▸ **Selected excerpt**
Content starts

Watching the American election is like watching the world’s slowest train wreck. It’s an observation I made on Twitter sometime on Wednesday evening, Nov. 4 and over a day later it was still proving accurate.
I use social media primarily for entertainment, usually my own, but the constant Donald Trump spectacle for the past four years coupled with the gong show that was my Montreal Canadiens hockey season, has been hindering a lot of the appeal lately. That all changed when the polls started coming in though.
First there were the States that Trump won, only to watch his lead dissipate, prompting the current “leader of the free world to tweet”: “We have claimed, for Electoral Vote purposes, the Commonwealth of Pennsylvania (which won’t allow legal observers) the State of Georgia, and the State of North Carolina, each one of which has a BIG Trump lead. Additionally, we hereby claim the State of Michigan…”
That’s not how democracy works. You can’t claim States because you don’t agree with the voters, though apparently that’s not going to stop the sitting American President from trying.
Twitter kept blocking his hot takes because not only are they factually incorrect, they are untruthful to the point of being inflammatory if not trying to incite outright violence. Trump kept at it anyway, calling for vote counting to stop in districts where he was ahead and to proceed where he was gaining ground on Democratic rival Joe Biden.
It’s madness, untethered madness demonstrated perfectly in a viral video of spiritual advisor Paula White’s impassioned prayer service.

Content ends

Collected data
Content starts

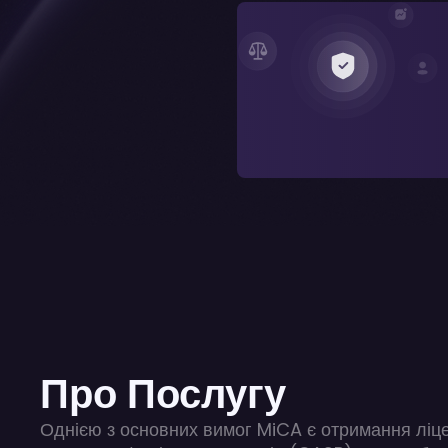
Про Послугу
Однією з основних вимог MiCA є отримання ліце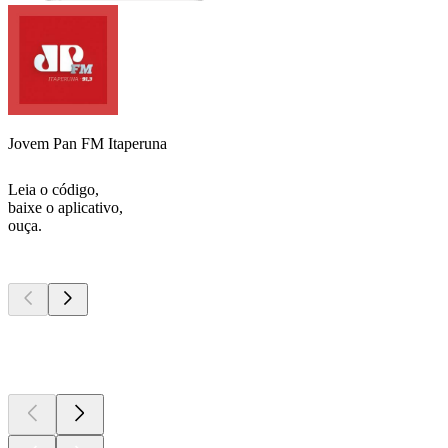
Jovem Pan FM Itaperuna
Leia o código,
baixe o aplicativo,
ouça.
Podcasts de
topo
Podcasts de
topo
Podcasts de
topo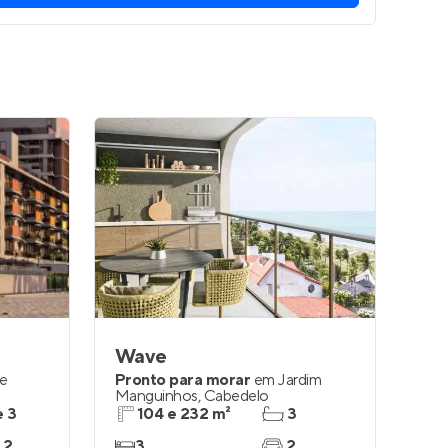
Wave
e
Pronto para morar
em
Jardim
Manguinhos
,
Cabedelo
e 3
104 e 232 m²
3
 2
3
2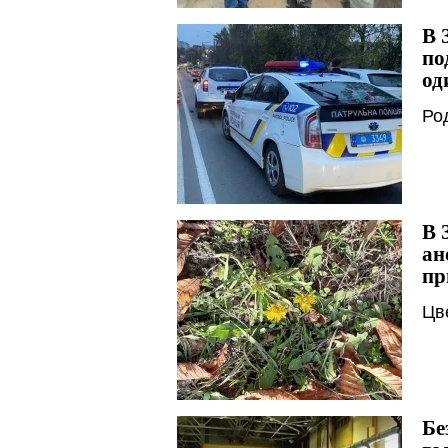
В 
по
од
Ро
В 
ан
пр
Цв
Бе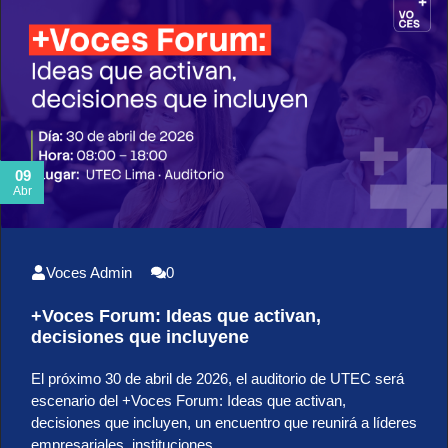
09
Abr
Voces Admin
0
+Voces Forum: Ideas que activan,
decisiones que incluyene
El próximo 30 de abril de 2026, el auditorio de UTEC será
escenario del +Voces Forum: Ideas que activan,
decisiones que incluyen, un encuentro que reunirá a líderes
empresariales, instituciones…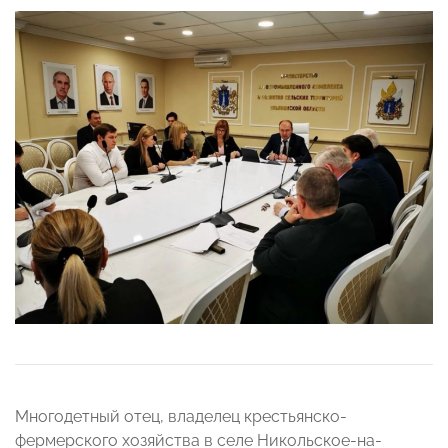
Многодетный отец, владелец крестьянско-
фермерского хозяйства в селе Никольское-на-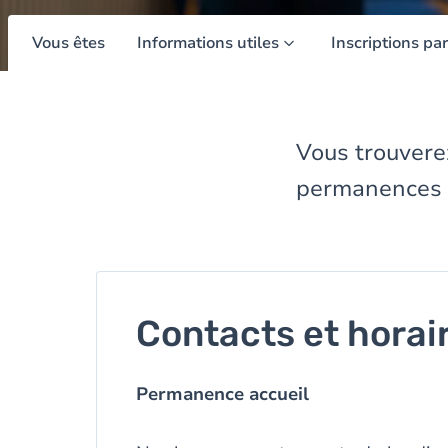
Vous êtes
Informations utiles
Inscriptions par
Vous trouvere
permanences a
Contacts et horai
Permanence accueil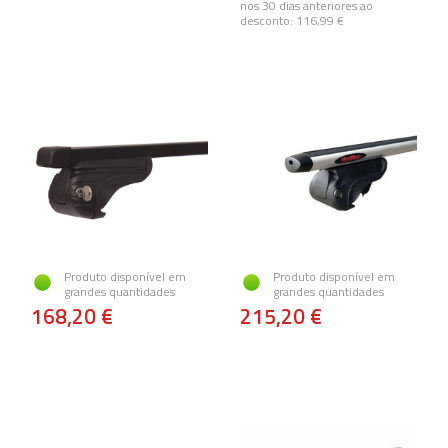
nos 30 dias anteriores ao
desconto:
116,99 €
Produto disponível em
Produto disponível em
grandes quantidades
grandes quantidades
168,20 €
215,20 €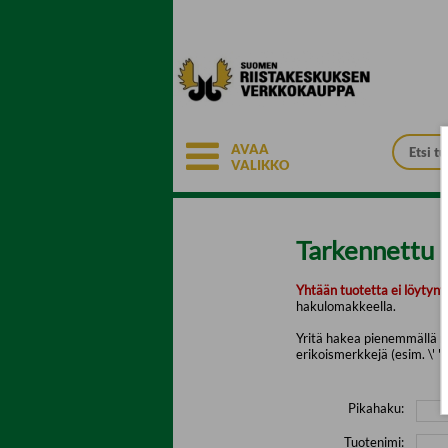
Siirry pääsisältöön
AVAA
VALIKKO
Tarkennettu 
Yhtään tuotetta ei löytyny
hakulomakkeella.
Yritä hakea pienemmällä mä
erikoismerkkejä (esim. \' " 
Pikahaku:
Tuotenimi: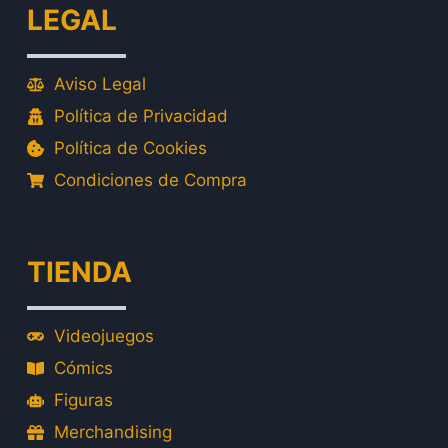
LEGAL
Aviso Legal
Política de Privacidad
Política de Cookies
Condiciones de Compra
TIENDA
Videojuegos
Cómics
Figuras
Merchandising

Content ends

▸ **What to produce**
Quote the election column word for word from "That’s not how" to "President from trying.".

▸ **Task solution**
That’s not how democracy works. You can’t claim States because you don’t agree with the voters, though apparently that’s not going to stop the sitting American President from trying.